Market pricing indicates that investors are prepared for a Federal Reserve rate cut in September, with the current question being whether there will be more rate cuts. BlackRock expects three rate cuts this year.
Due to the recent rise in U.S. Treasury bond prices, the Bloomberg U.S. Treasury Bond Index, which tracks U.S. Treasury bonds, has seen a cumulative increase of about 1.3% since the beginning of July, with a return rate increase of about 3.9% since the end of April. It will continue to rise for the third consecutive month in July, marking the longest period of monthly increases since July 2021.
On Monday, the prices of U.S. Treasury bonds generally continued to rise, with the benchmark 10-year U.S. Treasury bond yield hitting a new low in over a week, opening the prelude to this week's super central bank week. From Wednesday noon Beijing time to Thursday evening, the central banks of Japan, the United States, and the United Kingdom will announce their monetary policy decisions in succession, and the global market will experience the most exciting 32 hours.

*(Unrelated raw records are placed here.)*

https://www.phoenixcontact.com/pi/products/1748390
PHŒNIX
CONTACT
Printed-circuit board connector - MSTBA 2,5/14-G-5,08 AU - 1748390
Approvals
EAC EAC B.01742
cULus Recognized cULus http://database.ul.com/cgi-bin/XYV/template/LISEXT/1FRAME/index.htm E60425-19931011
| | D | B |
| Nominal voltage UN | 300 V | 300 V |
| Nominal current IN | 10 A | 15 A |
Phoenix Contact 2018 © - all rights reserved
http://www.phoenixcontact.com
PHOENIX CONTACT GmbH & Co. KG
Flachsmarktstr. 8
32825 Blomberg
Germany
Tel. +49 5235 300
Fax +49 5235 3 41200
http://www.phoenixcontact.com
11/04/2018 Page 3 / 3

The well-known financial journalist Nick Timiraos wrote over the weekend that this week's Federal Reserve monetary policy meeting is unlikely to cut rates, but as inflation improves and the labor market shows signs of cooling, and the Federal Reserve's risk considerations change, from worrying about the risk of rising inflation to worrying about rising unemployment, the Federal Reserve will send a signal to cut rates this week, preparing for a rate cut in September.
Wells Fargo macro strategist Erik Nelson commented on Monday that if you look at the market pricing, you will find that we are ready for a rate cut in September, and there will definitely be two rate cuts. He believes that for the market, the bigger question is whether there will be six or more rate cuts.

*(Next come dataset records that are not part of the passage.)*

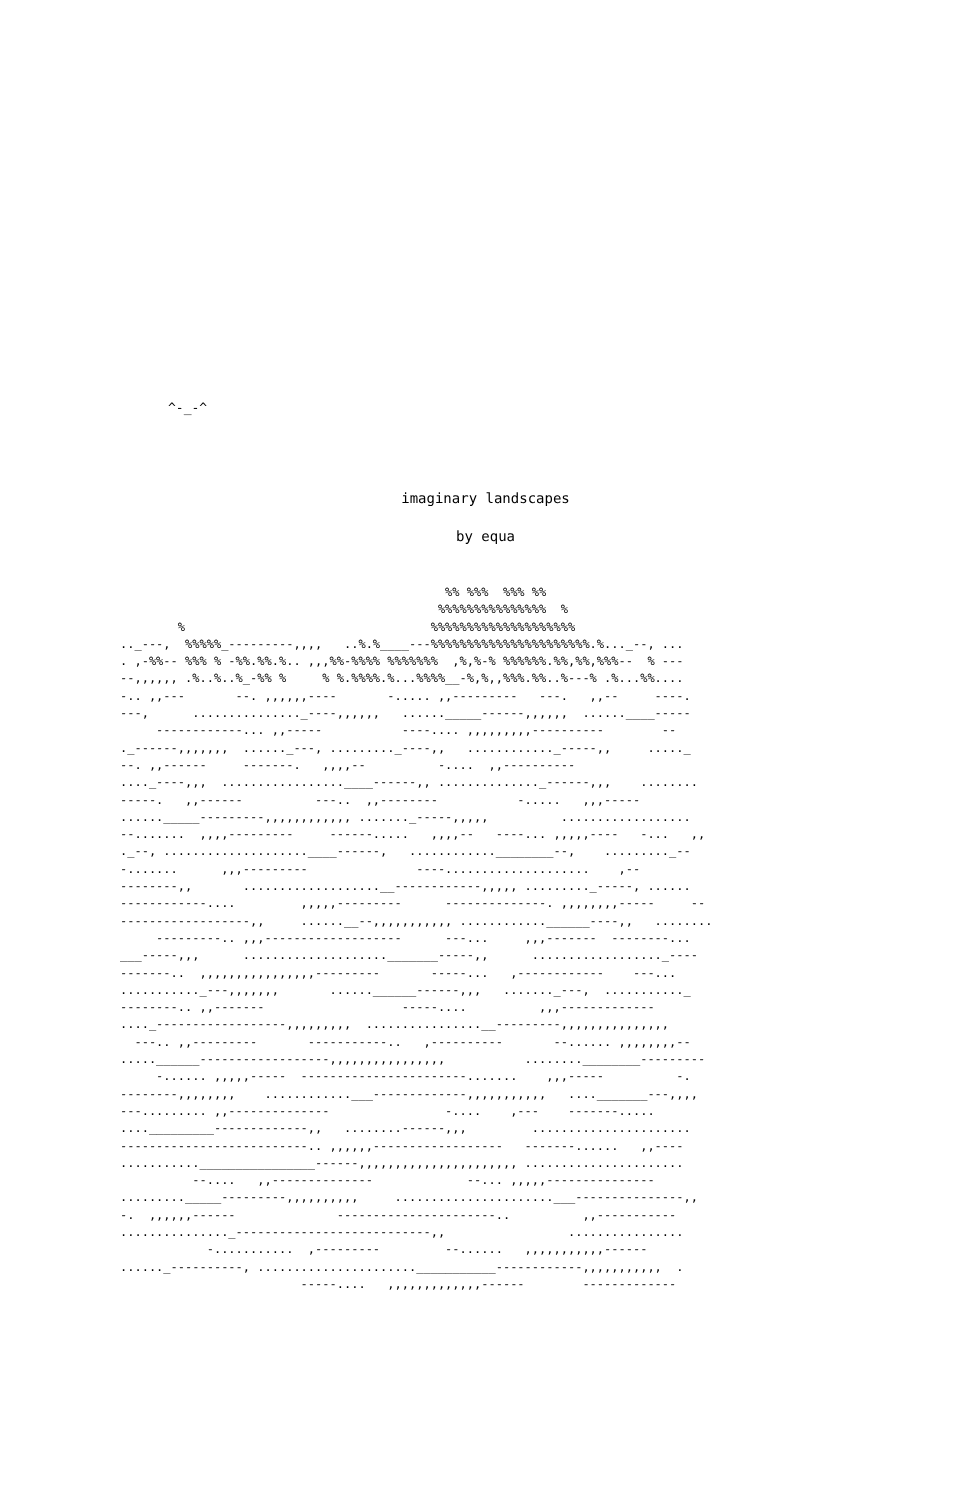^-_-^
imaginary landscapes
by equa
                                             %% %%%  %%% %%
                                            %%%%%%%%%%%%%%%  %
        %                                  %%%%%%%%%%%%%%%%%%%%
.._---,  %%%%%_---------,,,,   ..%.%____---%%%%%%%%%%%%%%%%%%%%%%.%..._--, ...
. ,-%%-- %%% % -%%.%%.%.. ,,,%%-%%%% %%%%%%%  ,%,%-% %%%%%%.%%,%%,%%%--  % ---
--,,,,,, .%..%..%_-%% %     % %.%%%%.%...%%%%__-%,%,,%%%.%%..%---% .%...%%....
-.. ,,---       --. ,,,,,,----       -..... ,,---------   ---.   ,,--     ----.
---,      ..............._----,,,,,,   ......_____------,,,,,,  ......____-----
     ------------... ,,-----           ----.... ,,,,,,,,,----------        --
._------,,,,,,,  ......_---, ........._----,,   ............_-----,,     ....._
--. ,,------     -------.   ,,,,--          -....  ,,----------
...._----,,,  .................____------,, .............._------,,,    ........
-----.   ,,------          ---..  ,,--------           -.....   ,,,-----
......_____---------,,,,,,,,,,,, ......._-----,,,,,          ..................
--.......  ,,,,---------     ------.....   ,,,,--   ----... ,,,,,----   -...   ,,
._--, ....................____------,   ............________--,    ........._--
-.......      ,,,---------               ----....................    ,--
--------,,       ...................__------------,,,,, ........._-----, ......
------------....         ,,,,,---------      --------------. ,,,,,,,,-----     --
------------------,,     ......__--,,,,,,,,,,, ............______----,,   ........
     ---------.. ,,,-------------------      ---...     ,,,-------  --------...
___-----,,,      ...................._______-----,,      .................._----
-------..  ,,,,,,,,,,,,,,,,---------       -----...   ,------------    ---...
..........._---,,,,,,,       ......______------,,,   ......._---,  ..........._
--------.. ,,-------                   -----....          ,,,-------------
...._------------------,,,,,,,,,  ................__---------,,,,,,,,,,,,,,,
  ---.. ,,---------       -----------..   ,----------       --...... ,,,,,,,,--
.....______------------------,,,,,,,,,,,,,,,,           ........________---------
     -...... ,,,,,-----  -----------------------.......    ,,,-----          -.
--------,,,,,,,,    ............___-------------,,,,,,,,,,,   ...._______---,,,,
---......... ,,--------------                -....    ,---    -------.....
...._________-------------,,   ........------,,,         ......................
--------------------------.. ,,,,,,------------------   -------......   ,,----
...........________________------,,,,,,,,,,,,,,,,,,,,,, ......................
          --....   ,,--------------             --... ,,,,,---------------
........._____---------,,,,,,,,,,     ......................___---------------,,
-.  ,,,,,,------              ----------------------..          ,,-----------
..............._---------------------------,,                 ................
            -...........  ,---------         --......   ,,,,,,,,,,,------
......_----------, ......................___________------------,,,,,,,,,,,  .
                         -----....   ,,,,,,,,,,,,,------        -------------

Notably, earlier on Monday some traders are even betting on a 50 basis point rate cut by the Federal Reserve in September. Analysis suggests that this reflects the market's concern about a recession. The steepening of the U.S. Treasury yield curve and significant cooling of the labor market support this radical market expectation, but at the same time, the economic data released shows strong vitality in the U.S. economy.
Kate Moore, head of thematic strategy at BlackRock, said on Monday that it is difficult for Federal Reserve officials to make decisions now, and they want to be cautious, especially before the U.S. election. BlackRock expects the Fed to cut rates in September, and there will likely be three rate cuts this year, and then another rate cut in the first half of next year, because BlackRock expects to face more downward pressure on inflation later.
David Mericle, the chief U.S. economist at Goldman Sachs Research, said he expects the Federal Reserve's post-meeting statement this week to include some modified wording, implying that the central bank's decision-makers feel more comfortable with the idea of a rate cut due to favorable data.
Last week, former Federal Reserve third-in-command and former New York Federal Reserve Chairman Dudley, who had called for a rate hike by the Federal Reserve in 2019, wrote that he has changed his view and is now calling for the Federal Reserve to cut rates this month.
Dudley believes that part of the reason Federal Reserve officials suggest that they will not cut rates this month is that they have misunderstood the labor market, and the deterioration of this market will produce a self-reinforcing economic feedback loop. Historical experience shows that when the labor market cools to this extent, it tends to decline more rapidly, and delaying a rate cut will increase the risk of a recession.
Some analysts are also cautious about rate cuts. They believe the fundamentals of the U.S. economy are good and there is no need to rush to cut rates. J.P. Morgan said in a report last Friday that it expects Federal Reserve Chairman Powell to avoid holding any specific meeting when cutting rates for the first time. They also believe that there is no sufficient reason to support a rate cut by the Federal Reserve.